To add to my suspicion, he tends to play with his ball a lot at night, but right now the current ball is pretty much dead (the new one should be here today) so it’s not really play-with-able in Presto’s eyes. So… in lieu of a good midnight romp with his ball, did he open the gate and go for a romp through the yard instead? The court can’t rule for sure, but it’s certainly plausible. Let’s hope that, whoever it was, they don’t repeat that performance and it was just a one-time fluke. Nothing quite like waking up at 2am to find loose horses and chaos.

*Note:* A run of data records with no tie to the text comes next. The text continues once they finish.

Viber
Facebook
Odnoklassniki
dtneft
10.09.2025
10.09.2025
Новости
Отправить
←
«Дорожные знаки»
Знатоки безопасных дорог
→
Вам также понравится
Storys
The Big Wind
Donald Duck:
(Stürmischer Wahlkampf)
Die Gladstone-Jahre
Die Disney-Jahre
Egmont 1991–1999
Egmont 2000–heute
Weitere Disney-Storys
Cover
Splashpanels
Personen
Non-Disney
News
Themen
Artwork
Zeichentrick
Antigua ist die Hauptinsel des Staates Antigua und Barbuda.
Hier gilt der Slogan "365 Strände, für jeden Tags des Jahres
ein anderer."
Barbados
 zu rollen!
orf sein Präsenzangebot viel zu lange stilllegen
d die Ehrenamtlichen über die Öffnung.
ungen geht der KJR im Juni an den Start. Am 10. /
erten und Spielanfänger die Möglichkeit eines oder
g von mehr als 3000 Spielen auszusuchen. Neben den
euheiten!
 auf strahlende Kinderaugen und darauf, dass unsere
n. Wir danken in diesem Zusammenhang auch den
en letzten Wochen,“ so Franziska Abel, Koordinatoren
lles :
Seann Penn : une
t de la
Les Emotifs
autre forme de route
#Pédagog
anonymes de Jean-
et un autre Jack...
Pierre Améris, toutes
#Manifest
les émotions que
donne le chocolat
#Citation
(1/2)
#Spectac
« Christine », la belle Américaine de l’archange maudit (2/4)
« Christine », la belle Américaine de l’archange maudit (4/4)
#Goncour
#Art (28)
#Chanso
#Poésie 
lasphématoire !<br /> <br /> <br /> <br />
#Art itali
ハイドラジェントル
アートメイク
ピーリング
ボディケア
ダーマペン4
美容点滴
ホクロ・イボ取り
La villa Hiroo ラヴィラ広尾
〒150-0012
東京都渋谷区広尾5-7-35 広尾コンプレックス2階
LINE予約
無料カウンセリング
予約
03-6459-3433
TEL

I’ve been considering some additional toys/distractions for Presto lately. I was really wanting to find one of those 10′ long rectangular inflatable pools, I feel like he would have a total heyday with that, especially since it’s so hot. But apparently those pools are like THE hot item of the summer, because they’re totally sold out at most places, or the price has been jacked way up beyond what is reasonable (they used to be $26 at Walmart and now I’m seeing the exact same one online for $80+… considering it’s likely to be destroyed within days, I’m not into paying that much). But I did order Presto another toy though, one that I’ve been meaning to get for a long time and keep forgetting about.

Your eyes do not deceive you, that is a huge-ass rubber chicken. He loves things that he can pick up and toss around, especially if they make noise. Remember his love of plastic jugs with rocks in them? This particular giant rubber chicken is advertised as being able to scream for up to 45 seconds. We gon’ find out.

What does the jury say? How did the gate get opened? Who did it?